When ISIS is annihilated, Iran will be the real winner of the war in Syria

(To Giampiero Venturi)
31/07/17

In Syria, the latest news from the front focuses on Deir Ezzor's director. Syrian troops cling to the ISIS strongholds behind the Euphrates, while the US-backed SDF Arab forces try to close on Raqqa and move southward.

From Asaysh commands (Kurdish security forces, aligned with the Syrian Democratic Forces) there is a strong concern: if Assad resumes the control of South-East Syria (Governorate of Deir Ezzor and Syrian-Iraqi border), Iran will be the real strategic winner of war, as already condemned by Israel. The defeat of ISIS will in essence be the end of the Sunni political-military platform created to curb the Shiite axis between the Mediterranean and the Persian Gulf; the created vacuum would inevitably be filled by Tehran.

In fact, the current Shiite weight in Iraqi institutions and military facilities could allow a territorial continuity between Lebanon (where Hezbollah enjoys a growing grounding in the territory also thanks to the merits achieved against the Jihad Sunni) and Iran, through a Syria still dominated by Shiites Alawites of Assad. On the ground, this reality, though not consolidated, already exists. Taking into account that Tehran, the largest ally of Damascus (after Russia), also sponsored by Iraqi Shiites, sees the great strategic outcome for Iran that would be able to significantly expand the area of ​​influence in a strategic region, especially with regard to energy reserves: the province of Deir Ezzor is the richest oil in Syria, and there are few voices in the West (and reflection in the Kurdish world) that hope for ISIS's supreme resistance, to avoid greater Iranian interference in the area.

The assessment takes on greater value in consideration of the ongoing political conflict in the Gulf, where the historically Sunni Qatari and member of the Cooperation Council seems to wink in Tehran, dividing the Arab petro-monarchy front and creating not a few worries to Saudi Arabia, deus ex machina of the anti-Assad and anti-Shiite uprising in Syria.

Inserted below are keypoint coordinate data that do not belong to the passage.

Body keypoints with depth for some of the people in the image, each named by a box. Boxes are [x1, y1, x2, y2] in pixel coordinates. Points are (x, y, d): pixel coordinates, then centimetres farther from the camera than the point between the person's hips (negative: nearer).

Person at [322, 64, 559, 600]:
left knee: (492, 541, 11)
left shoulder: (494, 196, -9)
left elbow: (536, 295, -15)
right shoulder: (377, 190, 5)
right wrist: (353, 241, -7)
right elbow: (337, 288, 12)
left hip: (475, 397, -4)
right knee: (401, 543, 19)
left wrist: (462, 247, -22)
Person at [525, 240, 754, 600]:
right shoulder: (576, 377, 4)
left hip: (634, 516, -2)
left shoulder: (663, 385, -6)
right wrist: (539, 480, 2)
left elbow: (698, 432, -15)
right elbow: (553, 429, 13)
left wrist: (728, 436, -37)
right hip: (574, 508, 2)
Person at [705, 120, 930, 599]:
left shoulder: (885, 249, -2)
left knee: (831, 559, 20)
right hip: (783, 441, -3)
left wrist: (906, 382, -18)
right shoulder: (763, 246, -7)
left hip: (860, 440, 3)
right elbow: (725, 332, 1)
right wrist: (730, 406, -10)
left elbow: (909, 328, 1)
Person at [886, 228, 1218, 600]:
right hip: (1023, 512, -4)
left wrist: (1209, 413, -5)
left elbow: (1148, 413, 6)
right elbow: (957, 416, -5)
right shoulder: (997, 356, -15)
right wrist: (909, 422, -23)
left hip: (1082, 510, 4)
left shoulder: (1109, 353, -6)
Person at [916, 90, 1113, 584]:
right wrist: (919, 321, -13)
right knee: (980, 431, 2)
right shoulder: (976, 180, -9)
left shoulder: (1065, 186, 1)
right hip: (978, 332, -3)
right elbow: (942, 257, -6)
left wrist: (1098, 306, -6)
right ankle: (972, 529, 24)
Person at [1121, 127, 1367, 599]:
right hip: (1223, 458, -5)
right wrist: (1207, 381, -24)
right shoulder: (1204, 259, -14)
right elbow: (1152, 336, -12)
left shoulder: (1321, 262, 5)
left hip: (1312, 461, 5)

Israeli fibrillations in this sense are already known, with a peak in 2015 at the time of the nuclear agreements, when the western line against Iran turned out to be somewhat softened compared to the traditional trend. Tel Aviv in this regard moves autonomously, unleashing even from US plans, perpetually appearing late in recent years on strategic assessments in the Middle East and not anchored to a long-term strategy.

Israel knows very well that Syria's Assad with an Iraqi-influenced Iraq has a specific gravity greater than a Syria bordering on a Sunnis-led Iraq, as it was at Saddam's time. That is why the Jewish state up to the Second Gulf War has never shown real intentions to defend Bashar Al Assad, less threatening than its father, and objectively far from the clichés of the typical Arab dictator. When Saddam fell, he who dared throw him Scud on Israel, it was absurd for Tel Aviv not to jump for joy. Two opposing enemies (the Shiite Ba'athist Syria and the Sunni Ba'athist Iraq) were always preferable to a multiplicity of governments and organizations directly connected to a single demiurge: Iran.

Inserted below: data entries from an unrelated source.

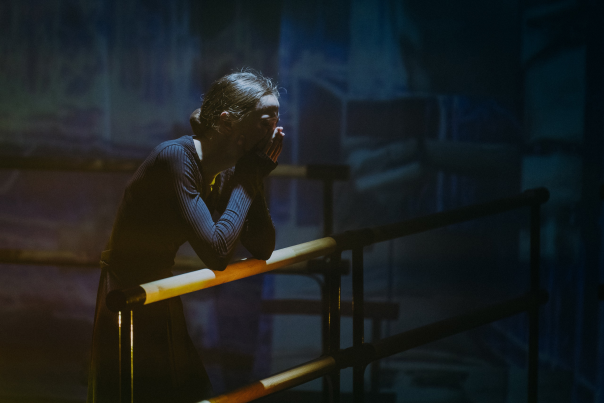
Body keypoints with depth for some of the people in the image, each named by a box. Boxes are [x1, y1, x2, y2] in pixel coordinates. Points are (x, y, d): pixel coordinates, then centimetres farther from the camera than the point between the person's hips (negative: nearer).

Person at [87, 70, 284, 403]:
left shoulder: (224, 174, 2)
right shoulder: (176, 158, -23)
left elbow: (263, 250, 1)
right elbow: (216, 252, -29)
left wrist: (254, 177, -8)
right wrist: (248, 179, -20)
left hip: (164, 312, 9)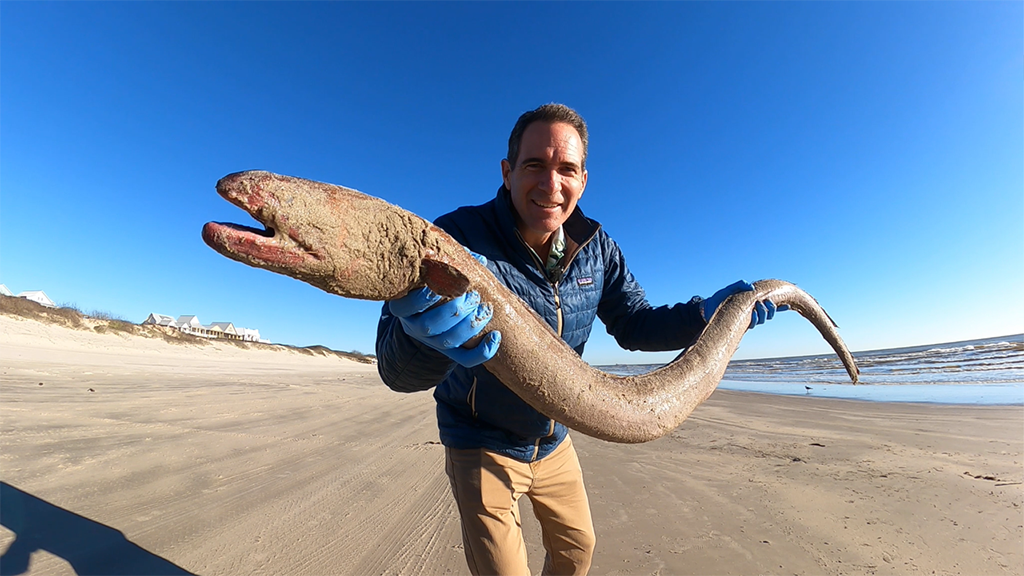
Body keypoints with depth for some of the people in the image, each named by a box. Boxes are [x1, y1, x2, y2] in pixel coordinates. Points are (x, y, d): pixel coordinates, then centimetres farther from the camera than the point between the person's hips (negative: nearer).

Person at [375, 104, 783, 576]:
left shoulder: (596, 249, -12)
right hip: (481, 446, -4)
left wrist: (706, 314, -16)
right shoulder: (456, 240, -29)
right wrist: (426, 335, -60)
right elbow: (397, 369, -37)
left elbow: (634, 326, -1)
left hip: (553, 442, 5)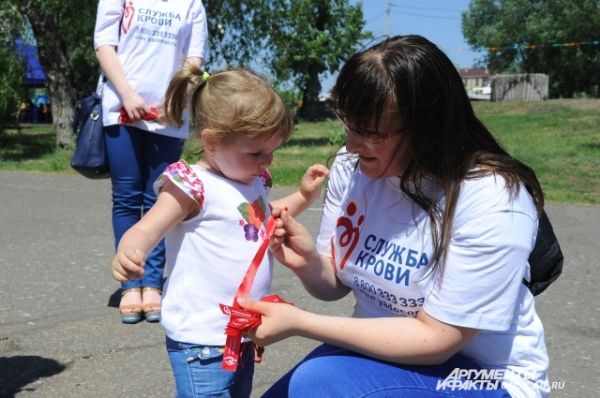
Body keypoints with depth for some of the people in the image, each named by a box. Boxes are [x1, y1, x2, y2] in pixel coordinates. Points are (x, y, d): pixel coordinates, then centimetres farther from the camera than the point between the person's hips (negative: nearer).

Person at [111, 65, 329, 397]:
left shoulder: (254, 182, 9)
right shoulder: (192, 186, -16)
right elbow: (147, 229, -25)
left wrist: (303, 197, 18)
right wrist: (128, 250, -47)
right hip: (203, 341, -8)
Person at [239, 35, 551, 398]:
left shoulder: (493, 203, -25)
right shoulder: (352, 167, -8)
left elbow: (435, 340, -23)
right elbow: (337, 284, 3)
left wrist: (299, 322, -28)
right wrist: (309, 263, -21)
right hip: (380, 347, 6)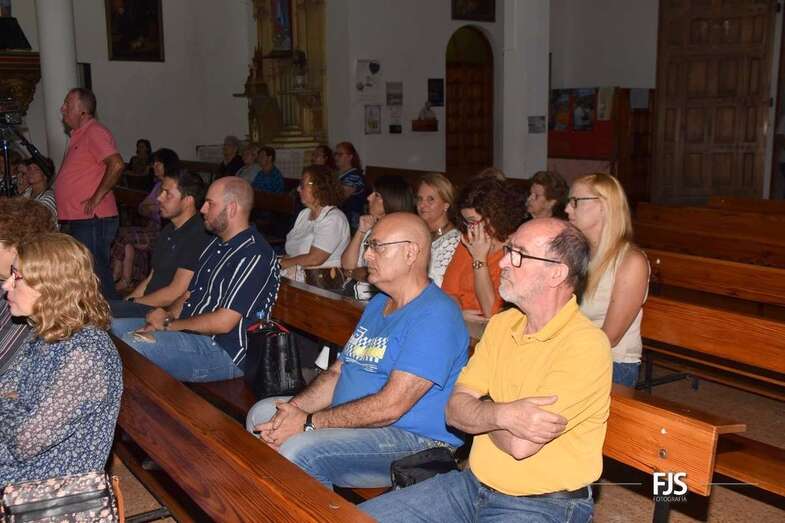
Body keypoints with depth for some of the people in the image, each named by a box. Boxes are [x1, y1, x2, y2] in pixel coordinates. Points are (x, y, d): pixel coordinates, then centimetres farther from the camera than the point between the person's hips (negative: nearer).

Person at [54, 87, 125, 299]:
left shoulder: (95, 132, -12)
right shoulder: (78, 135, 20)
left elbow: (116, 165, -27)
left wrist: (96, 198, -22)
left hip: (93, 220, -10)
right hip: (77, 222, 10)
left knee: (97, 275, -7)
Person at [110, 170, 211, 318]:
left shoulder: (198, 237, -17)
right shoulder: (168, 231, 17)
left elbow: (174, 294, -19)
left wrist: (133, 302, -9)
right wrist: (126, 300, 5)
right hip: (148, 306, 9)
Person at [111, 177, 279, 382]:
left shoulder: (254, 256, -18)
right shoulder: (216, 245, 16)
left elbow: (223, 322, -23)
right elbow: (189, 294, 18)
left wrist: (169, 323, -11)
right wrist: (168, 315, -5)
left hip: (223, 351, -10)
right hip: (189, 332, 10)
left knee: (133, 344, -26)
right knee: (116, 327, 8)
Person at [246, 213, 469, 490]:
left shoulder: (436, 316, -19)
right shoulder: (377, 304, 15)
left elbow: (390, 406, -25)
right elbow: (336, 372, 12)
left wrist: (309, 422, -20)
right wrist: (292, 408, -6)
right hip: (351, 420, 10)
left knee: (297, 449, -28)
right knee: (261, 413, 10)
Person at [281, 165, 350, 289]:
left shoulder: (333, 218, -11)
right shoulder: (304, 214, 17)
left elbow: (314, 259, -18)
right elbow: (291, 251, 13)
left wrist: (281, 263, -8)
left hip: (321, 282, -7)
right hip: (297, 276, 8)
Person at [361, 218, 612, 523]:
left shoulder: (586, 346, -19)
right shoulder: (501, 324, 5)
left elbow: (520, 444, -26)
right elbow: (455, 411, -2)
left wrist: (480, 413, -5)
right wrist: (501, 415, -23)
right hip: (474, 483, 7)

When the war in Syria is over, among the absolute protagonists, many are currently on the Tehran payroll. Over all: Hezbollah, which boasts a huge credit in Damascus and an increase know-how military; the sign of Iraqi Shiite militias (PMUs) who have stood out against the Caliphate and are now holding the Baghdad government in punch. Addition to these is Assad, the only true military winner of the war against Islamic terrorism in Syria.

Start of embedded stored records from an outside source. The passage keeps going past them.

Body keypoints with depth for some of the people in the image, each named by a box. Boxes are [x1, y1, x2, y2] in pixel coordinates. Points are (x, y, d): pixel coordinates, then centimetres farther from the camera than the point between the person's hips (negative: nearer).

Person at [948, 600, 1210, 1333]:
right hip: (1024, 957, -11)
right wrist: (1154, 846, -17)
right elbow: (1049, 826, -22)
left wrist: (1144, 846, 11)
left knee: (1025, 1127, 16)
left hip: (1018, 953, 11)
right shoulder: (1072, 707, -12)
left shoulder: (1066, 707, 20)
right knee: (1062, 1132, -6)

Will the Middle East of the near future see Iran as the protagonist? If cracks in the Sunni Arab world exist, it is unquestionable that Tehran's role is to grow. In this sense, Egypt's choices will be decisive: the former Armenian enemy of Iran could continue to approach (despite the Qatar knot) in Tehran, increasing the disorientation of Western Chancellery.

The great unknown will therefore be the reaction of Israel, pending consistent US policies and a nod from Russia, the only power capable of securing Iran's containment within the acceptable limits for Tel Aviv.